1:26 likeness. Man was not only created in God’s spiritual image; he was also made in God’s physical image. His body was specifically planned to be most suited for the divine fellowship (erect posture, upward-gazing countenance, facial expressions varying with emotional feelings, brain and tongue designed for articulate symbolic speech–none of which are shared by the animals). Furthermore, his body was designed to be like the body which God had planned from eternity that He Himself would one day assume (I Peter 1:20).
1:26 dominion. The “dominion” man was to exercise was to be over both “the earth” and also all the other living creatures on the earth. Such dominion obviously was under God as a stewardship, not as autonomous sovereign. Man was to care for the earth and its creatures, developing and utilizing the earth’s resources, not to despoil and deplete them for selfish pleasure.
1:27 male and female. Note that “man” is here (and often in Scripture) used in a generic sense to include both man and woman. Both male and female were created (the details of their physical formation being given in Genesis 2) in God’s image. Thus both possess equally an eternal spirit capable of personal fellowship with their Creator. Shared equally by man and women are all those spiritual attributes not shared by animals–moral conscience, abstract thought, appreciation of beauty, emotional feelings, and, especially, the capacity for worshipping and loving God.

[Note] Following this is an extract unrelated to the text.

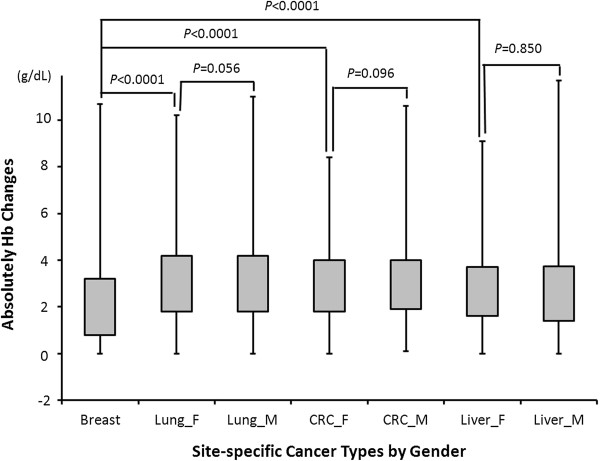
Hb changes in different cancer types by gender. Breast, breast cancer patients, Lung_F, female lung cancer patients; Lung_M, male lung cancer patients; CRC_F, female colorectal cancer patients; CRC_M, male colorectal cancer patients; Liver_F, female liver cancer patients; Liver_M, male liver cancer patients. The grey boxes were quartile range of absolutely Hb changes from 25-75%, the upper and lower error bars indicated maximum and minimum changed values of Hb, respectively. The indicated groups were compared by Student’s t test.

1:28 replenish. God’s first command to man was that of producing abundant progeny sufficient to fill the earth (not “replenish,” a misleading translation of the Hebrew word male). Perhaps the animals had been created in large numbers of each kind, but the human population began with only two people. The function of subduing the earth and having dominion over it would necessarily require a long time–first, for the growth of a large enough population to fill the earth, and second, for the acquiring of enough knowledge and skill to enable man to bring it under full control and development.
1:28 have dominion. This primeval commandment to conquer and rule the earth has been called the dominion mandate, though a better term might be the primeval commission to mankind. It has never been abrogated, but was specifically renewed and extended after the Flood (see notes on Genesis 9:1-7). The military terminology in no way implies hostility and resistance from the earth, for it was all “very good” (Genesis 1:31). It suggests, rather, intensive study of the earth and its creatures (that is, “science”) and then application of that knowledge (that is, technology and commerce) for the optimum benefit of mankind and the animals, and for the glory of God.
Note that no instruction was given to exercise dominion over other men, but only over the earth and the animals. Had man not rebelled against God’s Word, all would have remained in perfect fellowship with God and, therefore, with one another. There was no initial need for the so-called social sciences and technologies, but only the natural sciences and their implementation. This situation was radically changed at the Fall, and God’s commandment accordingly expanded officially after the Flood.